This week, a rising wave of anti-Semitic incidents has been the focus of the news cycle. After several waves of bomb threats to Jewish community centers, the Department of Justice is finally investigating, and Donald Trump finally denounced the “horrible and painful” anti-Semitism being seen in the US. But the Anne Frank Center doesn’t view it as enough.
As reported by Fusion, the Anne Frank Center for Mutual Respect, which is dedicated not just to combating anti-Semitism but discrimination in general, noted that one mere statement, in their view, doesn’t compensate for Trump’s lack of action:
The Anne Frank Center calls Trump's comments today "a Band-Aid on the cancer of Anti-Semitism that has infected his own Administration" pic.twitter.com/N29s6AXvv8
— Bradd Jaffy (@BraddJaffy) February 21, 2017
In particular, the Center notes that the White House refused to mention Jewish people specifically in its statement on Holocaust Remembrance Day, and reportedly blocked a statement from the Department of State that did so. Trump also came under fire for dismissing a Jewish reporter asking about anti-Semitism by talking about his Electoral College victory.

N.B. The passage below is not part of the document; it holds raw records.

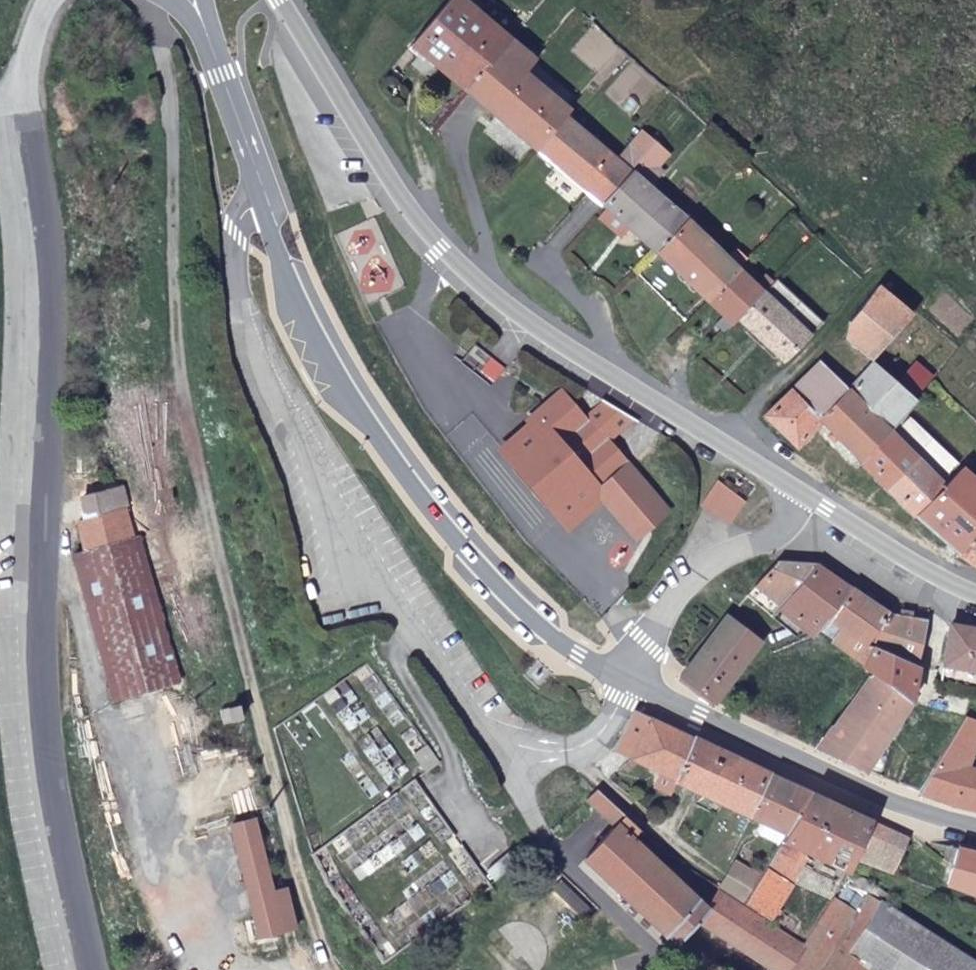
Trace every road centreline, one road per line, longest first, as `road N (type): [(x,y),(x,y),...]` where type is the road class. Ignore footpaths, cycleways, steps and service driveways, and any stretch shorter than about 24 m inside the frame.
road 1 (track): [(179,0),(164,14),(160,44),(207,519),(306,900),(338,969)]
road 2 (unclassified): [(49,0),(26,71),(53,229),(44,733),(100,969)]
road 3 (secondary): [(194,0),(276,245),(342,389),(480,571),(557,644),(630,681)]
road 4 (secondary): [(801,489),(537,332),(439,244),(285,0)]
road 5 (secondary): [(630,681),(850,792),(975,831)]
road 6 (residential): [(630,681),(647,641),(694,577),(724,550),(768,537),(801,489)]
road 7 (secondary): [(975,593),(801,489)]
road 8 (residential): [(518,759),(580,747),(606,727),(630,681)]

Furthermore, Trump has only responded to this problem now, after a cemetery in St. Louis was desecrated, and after a month of bomb threats being called into Jewish community centers across the country, and this rests atop potentially more serious problems with advisers such as Steven Bannon and Stephen Miller. The Center notes that unless Trump reacts in real time, without having to be goaded, it’s unlikely to embrace his statements as sincere. The question facing Americans is whether they should follow the Center’s example.